It had been a long day. After the morning service, there was a special program at church. That was followed by a meeting and a couple of hospital visits. Not surprisingly, the evening service was not well attended. It was the Sunday before Christmas and people were simply busy with preparations.
Having locked the doors of the church, I began to turn off lights. I paused and returned to the dark sanctuary. Lighting the four blue candles of the advent wreathe, I sat alone and in silence. After a time, in the stillness, I pulled open a hymnal and began to slowly sing the verses of the ancient hymn: O Come, O Come Emmanuel. With each line, images from the prophetic verses of the Hebrew scripture came to mind. In that vigil, watching and waiting, I prayed the verses of the hymn for peace, for wisdom, to unlock what has been bound, longing for the realm of the Ancient One to be real in some deep and mysterious ways.
I don’t recall how long I stayed there. But the time I sat in vigil on a fourth Sunday in Advent is one of those touch stones in my spiritual life. It’s a mental image of what it is to watch and wait, knowing something is about to happen.
It’s now more than ten years since that vigil in a Tucson, Arizona church. Yet, that vigil continues to inform the vigils I keep each day. I rarely sit in candle light, but the last five years of my life have been marked by the need to be vigilant. Over these years, I have been my frail mother’s primary care giver.
My partner and I have often discussed it. Having her with us isn’t a burden. None of the work involved is difficult or demanding. But her presence in our home calls for a continual vigilance: watching and, yes, waiting.
My mother is now 84 years old. Blind from a stroke, her mobility is very limited due to arthritis. She lives with chronic pain. Despite her infirmities, she’s warm, pleasant, and very engaging. Having a contemplative spirit, she’s rather content being in her room listening to National Public Radio throughout the day. I truly don’t know if I will be as gracious as she as I age.
Perhaps it was like this for her when I was young, when she kept vigil for me as an infant. I’m always aware of her presence. I listen past the radio to hear if she stirs in her room. Unexpected noises cause me to move quickly to her door way to see if she became confused and lost in her room or, worse yet, if she had a fall. At night, if I wake from my sleep, which I often due, I listen carefully: is the radio playing? What else do I hear? I often use a late night trip to the bathroom as an excuse to check in on her once more.
My partner and I now joke about a frequent moment in our first year with mom in the house. Checking on her as she lay in bed, we’d see the relaxed muscles of her face and perfect stillness and wonder: is she still breathing? Then she’d leave out a loud snore and we’d laugh realizing that we had become hyper-vigilant.
In the advent season, we romanticize images of keeping vigil, of watching and waiting. Now I understand a vigil from a very different perspective: a vigil is watching for change, very real change. Of course, change is a part of life. Yet, change can present difficulties.

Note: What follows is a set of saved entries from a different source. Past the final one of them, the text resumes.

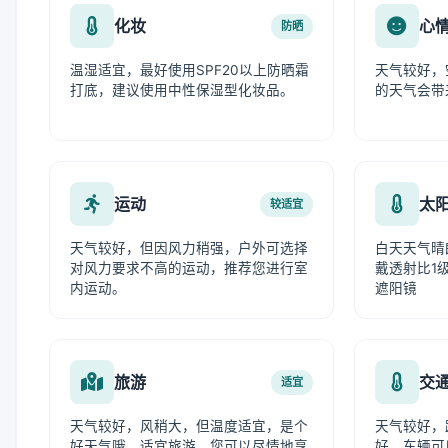
化妆
心
防晒
温湿适宜，最好使用SPF20以上防晒霜
天气较好，
打底，建议使用中性保湿型化妆品。
的天气会带
运动
太
较适宜
天气较好，但因风力稍强，户外可选择
白天天气晴
对风力要求不高的运动，推荐您进行室
戴透射比1级
内运动。
遮阳镜
旅游
交
适宜
天气较好，风稍大，但温度适宜，是个
天气较好，
好天气哦。适宜旅游，您可以尽情地享
好，车辆可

The changes we watch for in keeping vigil for my mother are difficult. The changes mark her further decline. In face of that decline and her ultimate passing, she looks forward to the day when she will rest in peace next to my father on a hillside in Western Pennsylvania. She also looks forward to the day when all her pain will be gone.
In watching and waiting during Advent, preparing for the coming of the Christ in our midst, perhaps our musings are too romantic. Or perhaps it’s just more comforting to focus on the prosaic story of the birth of a child. Anthony Bloom explores in his book, Living Prayer, that the coming of God in our midst is a dangerous thing because, as the scriptures note in many places, God is a consuming fire. While that fire can warm us, it can also burn us. Sometimes we get confused by the comfort of the warmth and fail to realize that we are actually getting burned. In Advent, we keep vigil with hope for an experience of the Divine that will change us by warming us. At the same time, that change has the ability to burn and hurt us in ways we don’t expect.
While I suspect that Bloom is right about encountering the Holy One who is like fire, I know from my experience over these years that my daily vigil with my mother is both a graced opportunity to care for her as well as a source of pain as I watch her slip away. Yet, as a person of faith, I also keep vigil in hope for her wholeness and peace … as well as for my own.
And so I remember sitting in the darkened church with the flickering Advent candles:
O come, O Day-Spring, come and cheer
Our spirits by Your drawing near
Disperse the gloomy clouds of night
And death’s dark shadows put to flight.